BREAKING NEWS - Yahoo Rejects Microsoft Bid: WSJ

Discussion in 'Wall St. News' started by forex-forex, Feb 9, 2008.

  1. Yahoo Rejects Microsoft Bid: WSJ

    Yahoo wants $40.00 per share.
  2. I knew this would happen, as did most people (no revelation on my part).

    But, MSFT would be incredible obtuse to even advance the discussion of this acquisition, which will end up toxifying MFSTs balance sheet and suck up massive cash which could be far better spent elsewhere.
  3. MS should tell YHOO to forget it.. Not a good idea anyway.. 2 suffering outfits getting together..
  4. Div_Arb


    MSFT will get a huge pop in their stock if they say forget it, and YHOO will go to the single digits. It's not only a good strategy, but a GREAT strategy for MSFT to tell YHOO to go fuck themselves.

    Bunch of greedy bastards if you ask me!
  5. this is great for MSFT

    they should just wait 1.5 years and bid $20.......which will be a 100% premium when YHOO starts trading at $10

    i don't understand why MSFT would want to waste ALL of its cash on a struggling company
  6. Apparently in the minds at Yahoo the Google threat is bigger than the absolute lack of any other bidders..
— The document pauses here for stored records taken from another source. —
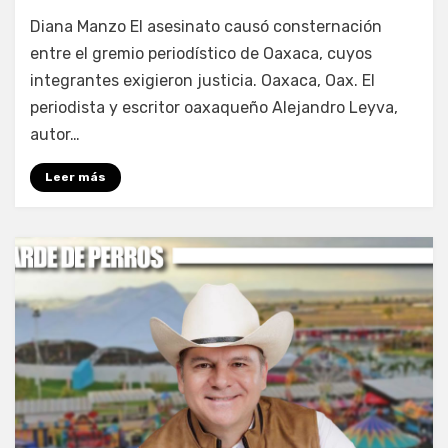
por
Fernando Miranda Servín
Diana Manzo El asesinato causó consternación
entre el gremio periodístico de Oaxaca, cuyos
integrantes exigieron justicia. Oaxaca, Oax. El
periodista y escritor oaxaqueño Alejandro Leyva,
autor…
Leer más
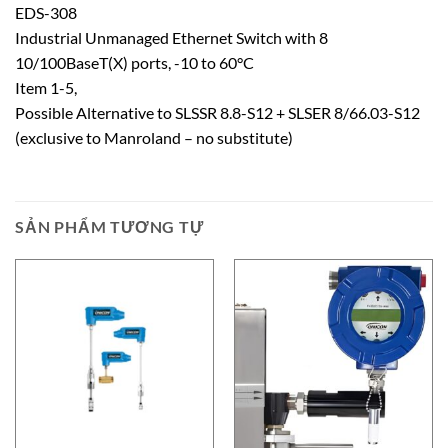
EDS-308
Industrial Unmanaged Ethernet Switch with 8
10/100BaseT(X) ports, -10 to 60°C
Item 1-5,
Possible Alternative to SLSSR 8.8-S12 + SLSER 8/66.03-S12
(exclusive to Manroland – no substitute)
SẢN PHẨM TƯƠNG TỰ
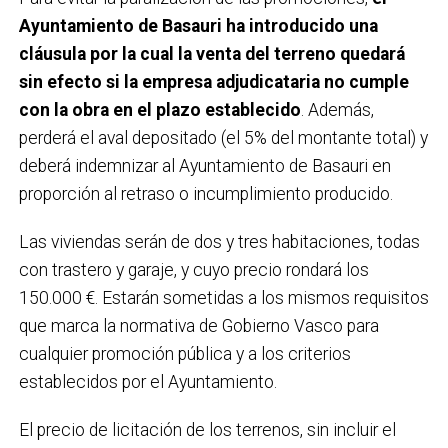
Ayuntamiento de Basauri ha introducido una
cláusula por la cual la venta del terreno quedará
sin efecto si la empresa adjudicataria no cumple
con la obra en el plazo establecido
. Además,
perderá el aval depositado (el 5% del montante total) y
deberá indemnizar al Ayuntamiento de Basauri en
proporción al retraso o incumplimiento producido.
Las viviendas serán de dos y tres habitaciones, todas
con trastero y garaje, y cuyo precio rondará los
150.000 €. Estarán sometidas a los mismos requisitos
que marca la normativa de Gobierno Vasco para
cualquier promoción pública y a los criterios
establecidos por el Ayuntamiento.
El precio de licitación de los terrenos, sin incluir el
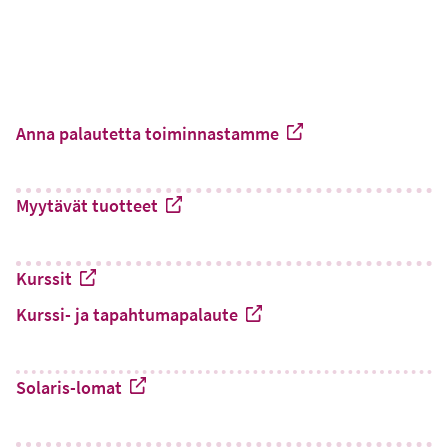
Anna palautetta toiminnastamme
-
Ulkoinen linkki
Myytävät tuotteet
-
Ulkoinen linkki
Kurssit
-
Kurssi- ja tapahtumapalaute
Ulkoinen linkki
-
Ulkoinen linkki
Solaris-lomat
-
Ulkoinen linkki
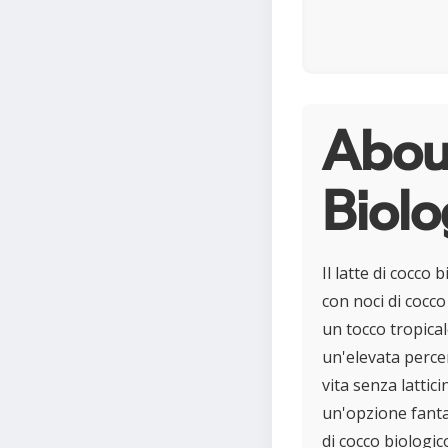
About
Biolo
Il latte di cocco 
con noci di cocco
un tocco tropicale
un'elevata percen
vita senza lattici
un'opzione fantas
di cocco biologic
    Amazing how we all see it so clearly.. like the AOL/Time Warner or Daimler/Chrysler.. you read it and you think WFT?? I guess like all those finance Geniuses on Wall street they are just humans prone to bouts of stupidity like Joe 6-pack on the street..
  7. My first thought was : how can I profit from this bouts of stupidity....? :cool:
  8. ptunic


    I see huge problems with the combination of the companies (though it may very well go through).

    The issues are a) culture b) technology, both of which are critical for a software company.

    In cultural terms, the companies have little love for each other. This isn't just a top management thing, this gets down to many of the software developers and lower level managers. Many of the best will be so frustrated they will jump ship to Google and other companies. For successful software companies, culture and human resources are two of the primary sources of competitive advantage and I think this deal would absolute destroy many of these aspects.

    In addition, the technology is very different. Yahoo for one thing is almost entirely based off of UNIX. The sheer complexity of a re-write to Microsoft's server technology (.NET etc) is just overwhelming. If they attempt that path, Yahoo might very well spend 5 years on the transition to Microsoft technology and watch product development productivity be cut 50% (if not much more) during that time. Meanwhile Google will be going full speed-- again, with Yahoo's best talent.

    What happens if Microsoft doesn't try a technical integration? For one thing, it is terrible for marketing; Microsoft took enough flak when people learned it initially couldn't run off of Microsoft servers as they weren't as good as UNIX for that purpose. They eventually switched it to Microsoft technology. Imagine Microsoft's marketing when it is forced to run the brunt of its internet business (Yahoo) off of UNIX/Linux, one of its most loathed rivals in terms of technology. Furthermore, there are virtually no economies of scale on the technology side if it doesn't standardize its technology. It takes a substantial amount of training for a UNIX expert to become a Microsoft expert and vice versa, and the amount of people who are experts in both is quite limited.

    The only real area there is a benefit of economy of scale is the ability to allow advertisers to market across a larger internet audience in one step. This is quite useful, but I think given the huge negatives and high multiple that Microsoft would pay for this combination, it wouldn't be worth it. I think Microsoft would be far better off rethinking some of their internal projects and management to streamline things and allow for greater innovation, and pour the $40 billion into product development and marketing.
  9. KiwiRoo


    Great comment, thanks for the post.